De heer Tobback heeft het woord.
Ik ben op zich redelijk enthousiast en positief over wat de minister aankondigt. Ik heb alleen een aantal vragen bij het feit dat we opnieuw een aantal ambities gaan vooropstellen. Die ambities onderschrijven we waarschijnlijk wel allemaal, maar ambities op zich blijven leeg en papier is geduldig als het beleid ze in de praktijk niet uitvoert. Minister, u hebt op dit ogenblik eigenlijk al een aantal nogal bindende ambities, onder andere – ik wil er niet op blijven terugkomen – over bijkomende oppervlakte aan bos, over de erkenning van voldoende oppervlakte aan natuur, over de bescherming, noem maar op. Het beleid dat u naast de theoretische ambities in de praktijk voert, is echter het beleid rond Essers, Uplace, en rond nog heel wat andere domeinen. Ik zal met heel veel plezier samen met u die grote ambities onderschrijven, maar als minister is het in de eerste plaats natuurlijk uw taak om die ambities uit te voeren. Ik ben bijna gegeneerd om het u te vragen: als dat uw ambities zijn, bent u van plan om ze deze keer wel uit te voeren?
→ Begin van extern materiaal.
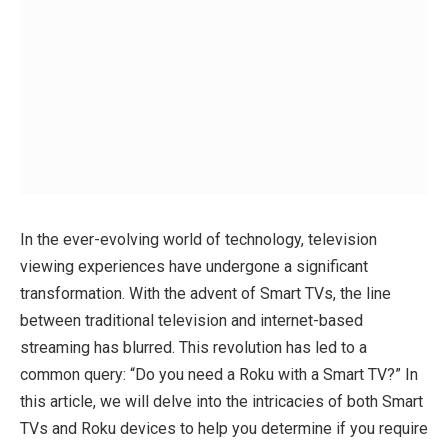
In the ever-evolving world of technology, television
viewing experiences have undergone a significant
transformation. With the advent of Smart TVs, the line
between traditional television and internet-based
streaming has blurred. This revolution has led to a
common query: “Do you need a Roku with a Smart TV?” In
this article, we will delve into the intricacies of both Smart
TVs and Roku devices to help you determine if you require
Mevrouw Pira heeft het woord.
Minister, u zult het niet gemakkelijk krijgen, dat voorspel ik u, als het gaat over uw openruimtebeleid. In verband met die 6 hectare per dag die wordt volgebouwd, daarover is iedereen het eens dat de bebouwde oppervlakte niet mag toenemen. Het komt er echter op aan om dat beleid hard te maken. Dan zien we een tekst – uw ontwerptekst in het Beleidsplan Ruimte Vlaanderen – die aangeeft dat we pas tegen 2050 geen extra ruimte meer zullen innemen. Dat is nog 34 jaar, minister. Pas binnen 34 jaar bent u dus van plan om het innemen van bebouwde ruimte te laten stoppen. Mijn vraag is dus: bent u bereid om een harde en duidelijke doelstelling om de verdere ruimte-inname en verharding een halt toe te roepen in te schrijven in uw Beleidsplan Ruimte Vlaanderen, en dat niet tegen 2050 maar veel eerder?
De heer Ceyssens heeft het woord.
Mijnheer Vandaele, u zegt dat u geen fluit begreep van het artikel. Wel, ik begreep geen fluit van uw vraag. De verhardingsstop – ik heb het artikel van voren naar achteren en van achteren naar voren gelezen – heb ik niet teruggevonden. Die bebouwde oppervlakte mag niet meer toenemen: dat is weliswaar de titel van het stuk, maar het komt nergens in het stuk voor. Die titel wordt op de redactie gekozen, maar misschien is de verhardingsstop uw natte droom. Ik vraag me vooral af hoe u al die eigenaars van die bouwpercelen gaat vergoeden en hoe u tegen die bedrijven gaat zeggen: er is geen plaats meer, want we gaan de nieuwe bedrijventerreinen niet meer aansnijden.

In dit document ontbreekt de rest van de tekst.